Scripts to convert to and from RQDA The following scripts are available for converting between NVivo and RQDA formats. As usual, calling the script with no arguments prints the usage, and scripts whose name contains NVP refer to the NVivo for Windows and need to be run under Windows. The other scripts can be run on Mac, Linux or any similar machine with SQL Anywhere installed.

Windows

Two scripts are provided specifically for Windows: NormaliseNVP.py and DenormaliseNVP.py. These two scripts transform an NVivo project from an .nvp file into, and out of, a normalised project (.norm) file respectively.

Mac and Linux

The scripts NormaliseNVPX.sh and DenormaliseNVPX.sh transform an NVivo project from an .nvpx file into, and out of, a normalised project (.norm) file respectively.

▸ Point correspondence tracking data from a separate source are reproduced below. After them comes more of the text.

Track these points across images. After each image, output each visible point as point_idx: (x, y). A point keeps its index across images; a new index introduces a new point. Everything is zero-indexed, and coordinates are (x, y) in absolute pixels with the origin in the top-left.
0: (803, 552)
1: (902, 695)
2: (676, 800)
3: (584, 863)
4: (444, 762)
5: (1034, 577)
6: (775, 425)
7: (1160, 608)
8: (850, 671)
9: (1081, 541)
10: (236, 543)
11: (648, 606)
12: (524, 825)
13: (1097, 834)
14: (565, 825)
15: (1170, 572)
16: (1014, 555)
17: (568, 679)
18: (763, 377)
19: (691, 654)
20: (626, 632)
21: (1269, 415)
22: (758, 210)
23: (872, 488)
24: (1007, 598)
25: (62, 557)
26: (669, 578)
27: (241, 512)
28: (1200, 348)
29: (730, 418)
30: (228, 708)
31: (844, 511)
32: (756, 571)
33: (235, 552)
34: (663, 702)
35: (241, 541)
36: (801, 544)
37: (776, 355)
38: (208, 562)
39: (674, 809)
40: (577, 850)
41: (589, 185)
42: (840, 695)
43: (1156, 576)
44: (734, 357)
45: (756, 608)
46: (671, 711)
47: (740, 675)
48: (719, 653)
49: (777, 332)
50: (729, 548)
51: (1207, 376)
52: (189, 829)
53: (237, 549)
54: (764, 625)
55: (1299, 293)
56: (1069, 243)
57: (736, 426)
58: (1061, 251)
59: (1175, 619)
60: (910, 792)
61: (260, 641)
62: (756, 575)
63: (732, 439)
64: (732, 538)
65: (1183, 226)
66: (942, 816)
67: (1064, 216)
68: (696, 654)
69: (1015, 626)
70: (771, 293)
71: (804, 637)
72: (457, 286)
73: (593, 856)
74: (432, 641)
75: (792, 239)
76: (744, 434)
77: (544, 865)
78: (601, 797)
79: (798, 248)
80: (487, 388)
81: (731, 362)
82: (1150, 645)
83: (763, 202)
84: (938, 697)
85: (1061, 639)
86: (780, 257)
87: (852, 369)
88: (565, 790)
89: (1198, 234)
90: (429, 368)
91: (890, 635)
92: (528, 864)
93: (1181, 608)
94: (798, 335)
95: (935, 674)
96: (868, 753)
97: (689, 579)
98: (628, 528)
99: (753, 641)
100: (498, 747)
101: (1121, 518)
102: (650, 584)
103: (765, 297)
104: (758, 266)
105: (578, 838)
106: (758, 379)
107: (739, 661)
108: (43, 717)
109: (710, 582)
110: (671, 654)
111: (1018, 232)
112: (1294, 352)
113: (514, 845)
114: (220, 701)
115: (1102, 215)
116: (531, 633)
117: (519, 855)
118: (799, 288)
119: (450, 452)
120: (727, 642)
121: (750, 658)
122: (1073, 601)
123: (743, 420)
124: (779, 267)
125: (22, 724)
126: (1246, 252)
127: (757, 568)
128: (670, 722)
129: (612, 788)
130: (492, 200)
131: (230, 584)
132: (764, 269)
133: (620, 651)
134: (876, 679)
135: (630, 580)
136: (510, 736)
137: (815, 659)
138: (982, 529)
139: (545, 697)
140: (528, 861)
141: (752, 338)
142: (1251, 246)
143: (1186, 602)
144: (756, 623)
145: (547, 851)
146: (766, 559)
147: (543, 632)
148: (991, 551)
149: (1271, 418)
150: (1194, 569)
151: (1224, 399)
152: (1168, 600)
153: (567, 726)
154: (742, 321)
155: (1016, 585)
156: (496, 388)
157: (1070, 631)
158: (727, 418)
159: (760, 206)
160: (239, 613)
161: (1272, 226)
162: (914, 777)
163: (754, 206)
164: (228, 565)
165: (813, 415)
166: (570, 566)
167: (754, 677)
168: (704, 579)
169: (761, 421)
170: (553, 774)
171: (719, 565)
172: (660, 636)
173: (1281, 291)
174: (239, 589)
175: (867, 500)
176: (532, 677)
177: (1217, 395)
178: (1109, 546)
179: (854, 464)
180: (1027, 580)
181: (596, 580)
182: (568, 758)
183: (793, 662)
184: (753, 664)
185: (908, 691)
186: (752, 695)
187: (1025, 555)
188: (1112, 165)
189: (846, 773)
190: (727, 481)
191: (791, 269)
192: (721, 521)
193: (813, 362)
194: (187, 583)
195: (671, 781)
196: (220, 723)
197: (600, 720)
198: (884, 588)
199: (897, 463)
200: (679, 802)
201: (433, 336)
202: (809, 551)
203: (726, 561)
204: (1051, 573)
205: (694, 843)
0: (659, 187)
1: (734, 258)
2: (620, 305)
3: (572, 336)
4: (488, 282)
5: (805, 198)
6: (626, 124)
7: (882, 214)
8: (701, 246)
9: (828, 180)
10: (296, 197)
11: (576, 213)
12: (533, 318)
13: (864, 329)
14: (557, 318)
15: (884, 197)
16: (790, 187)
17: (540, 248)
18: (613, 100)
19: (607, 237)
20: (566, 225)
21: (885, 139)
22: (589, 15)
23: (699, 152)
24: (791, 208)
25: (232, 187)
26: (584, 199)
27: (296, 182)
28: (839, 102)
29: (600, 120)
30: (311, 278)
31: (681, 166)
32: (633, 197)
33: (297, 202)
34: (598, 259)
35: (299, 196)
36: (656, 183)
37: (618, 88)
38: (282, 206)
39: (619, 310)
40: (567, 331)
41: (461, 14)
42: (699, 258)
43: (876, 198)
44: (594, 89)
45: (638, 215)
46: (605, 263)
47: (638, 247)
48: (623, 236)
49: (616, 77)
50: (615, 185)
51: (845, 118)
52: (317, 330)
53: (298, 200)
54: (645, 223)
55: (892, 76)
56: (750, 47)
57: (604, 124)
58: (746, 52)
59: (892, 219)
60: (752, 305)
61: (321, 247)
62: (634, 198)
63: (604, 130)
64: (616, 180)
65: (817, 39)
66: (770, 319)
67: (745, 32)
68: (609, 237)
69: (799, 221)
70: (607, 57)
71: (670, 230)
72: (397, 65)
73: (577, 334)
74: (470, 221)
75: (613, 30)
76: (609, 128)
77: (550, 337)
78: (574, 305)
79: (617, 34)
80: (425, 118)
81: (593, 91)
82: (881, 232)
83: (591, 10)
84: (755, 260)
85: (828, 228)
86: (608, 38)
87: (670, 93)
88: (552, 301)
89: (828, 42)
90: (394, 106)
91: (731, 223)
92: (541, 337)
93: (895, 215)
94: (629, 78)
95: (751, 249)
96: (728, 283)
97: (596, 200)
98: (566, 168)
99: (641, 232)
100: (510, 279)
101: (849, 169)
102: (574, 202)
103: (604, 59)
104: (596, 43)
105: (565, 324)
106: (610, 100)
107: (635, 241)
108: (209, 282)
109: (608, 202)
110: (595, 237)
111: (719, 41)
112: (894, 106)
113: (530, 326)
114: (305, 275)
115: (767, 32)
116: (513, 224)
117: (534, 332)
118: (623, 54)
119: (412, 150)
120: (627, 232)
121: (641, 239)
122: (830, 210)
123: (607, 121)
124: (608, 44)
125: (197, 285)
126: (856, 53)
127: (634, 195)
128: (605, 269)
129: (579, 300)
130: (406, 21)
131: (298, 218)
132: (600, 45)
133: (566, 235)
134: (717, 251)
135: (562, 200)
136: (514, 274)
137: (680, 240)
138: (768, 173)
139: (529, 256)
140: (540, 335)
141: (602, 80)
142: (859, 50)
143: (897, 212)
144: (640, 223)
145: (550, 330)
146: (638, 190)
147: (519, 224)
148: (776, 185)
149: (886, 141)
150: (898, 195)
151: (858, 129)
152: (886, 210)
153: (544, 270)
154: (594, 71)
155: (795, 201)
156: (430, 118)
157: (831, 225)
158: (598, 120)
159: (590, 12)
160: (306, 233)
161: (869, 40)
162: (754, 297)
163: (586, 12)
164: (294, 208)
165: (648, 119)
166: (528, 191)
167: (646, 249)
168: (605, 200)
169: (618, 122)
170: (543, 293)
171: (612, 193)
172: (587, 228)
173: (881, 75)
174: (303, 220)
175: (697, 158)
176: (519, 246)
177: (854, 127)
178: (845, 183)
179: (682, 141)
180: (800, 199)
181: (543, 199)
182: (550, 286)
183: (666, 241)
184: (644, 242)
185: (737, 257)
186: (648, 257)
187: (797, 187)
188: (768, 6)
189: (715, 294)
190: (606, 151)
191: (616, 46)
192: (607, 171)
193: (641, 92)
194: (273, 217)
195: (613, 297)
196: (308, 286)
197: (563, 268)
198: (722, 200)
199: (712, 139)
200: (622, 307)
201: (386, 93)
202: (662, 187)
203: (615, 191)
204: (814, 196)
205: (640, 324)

Note that you need to call these sh scripts rather than the equivalently named Python scripts - this is because SQLAnywhere requires certain environment variables to be set before any database work can be done.

What can you do now?

Once your research data is freed from the clutches of NVivo, you are limited only by your imagination! Here are some that come to mind:

  1. Load data into your project. Use scripts including editProject.py, editNode.py and so forth to build your project. It's much less tiresome and error-prone than NVivo's GUI, you can also repeat the process as many times as you need to get it right.

  2. Extract data from your project. Coming soon: scripts to do this for you.

  3. Automate your coding. See the script textblobExampleCode.py for a simple example of the use of Python's Natural Language Toolkit to produce nodes and code sources at those nodes. This blog entry shows the result of applying the script to NVivo's sample project.